Since you seem to be doing well on the crate training (better than me) there's not much to add. Only thing is I've found that training a stay command and a crate command has really helped my pup settle down in his crate quicker than normal usual. First I taught him to stay, and getting it to a point where he often stay even if I go around a corner out of his sight. Then I taught him a crate command, when I say "crate" I follow by tossing a treat in the crate for him and say "goodboy" for when he makes the move into the crate (but before he gets to the treat. I kept practicing and now he will dash to his crate when I say "crate". He used to run straight back out and stare at me for his treat but since he already knew stay, I tell him to stay just as he gets in the crate so he stays inside.
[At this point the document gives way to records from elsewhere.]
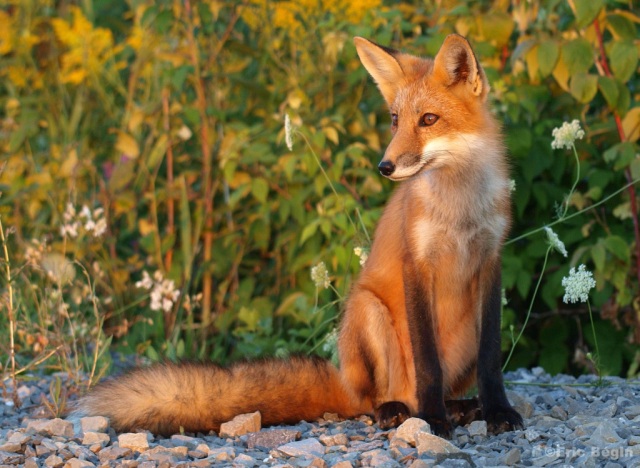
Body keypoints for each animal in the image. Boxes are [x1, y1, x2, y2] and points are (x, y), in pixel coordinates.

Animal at [75, 35, 524, 438]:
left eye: (428, 119)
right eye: (396, 120)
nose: (385, 166)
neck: (459, 209)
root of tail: (345, 382)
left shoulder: (491, 262)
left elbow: (491, 359)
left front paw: (497, 411)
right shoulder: (416, 263)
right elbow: (428, 362)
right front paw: (432, 421)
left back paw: (460, 407)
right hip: (367, 309)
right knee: (379, 399)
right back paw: (401, 411)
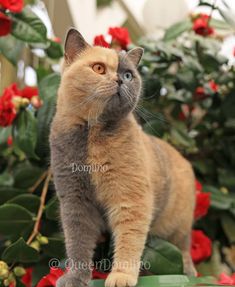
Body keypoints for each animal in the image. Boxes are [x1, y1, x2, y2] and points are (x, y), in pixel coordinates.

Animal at [50, 27, 196, 287]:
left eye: (128, 75)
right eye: (98, 68)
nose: (119, 80)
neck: (91, 136)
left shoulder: (131, 197)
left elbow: (129, 241)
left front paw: (121, 276)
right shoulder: (75, 201)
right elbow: (77, 244)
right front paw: (76, 277)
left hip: (179, 227)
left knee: (184, 247)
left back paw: (188, 271)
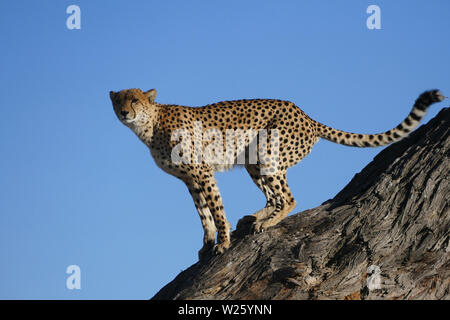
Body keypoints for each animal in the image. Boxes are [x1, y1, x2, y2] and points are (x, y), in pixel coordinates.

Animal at [110, 89, 442, 258]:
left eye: (134, 99)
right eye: (118, 100)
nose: (125, 112)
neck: (149, 126)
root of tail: (306, 115)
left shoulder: (202, 172)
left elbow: (216, 210)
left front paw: (223, 243)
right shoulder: (190, 180)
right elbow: (203, 213)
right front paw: (206, 243)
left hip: (268, 152)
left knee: (288, 198)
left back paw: (266, 223)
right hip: (254, 160)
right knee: (275, 197)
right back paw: (255, 217)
Once he was used to that, I started shutting the crate door for longer and longer after saying stay and treating him later. He seems to be more willing to get shut in his crate now, won't whinge as much when I put him away.

I think's it makes sense psychologically. I mean when I taught him to go to his crate like this, he himself makes the decision to willingly go there, and gets him used to being shut in on his own terms. Whereas before, even if I lured him in and shut the door, he doesn't really choose to go in and stay, he was kinda just being 'tricked' into doing it.


----------



## maciepup (Jan 1, 2012)

Has your crate training included meals in the crate? We have an 11 week old bernedoodle and she sleeps well in her crate, but she has done her eating in a pen (6 gates in a hexagon). We're anxious about heading to work on Tuesday and leaving her...


----------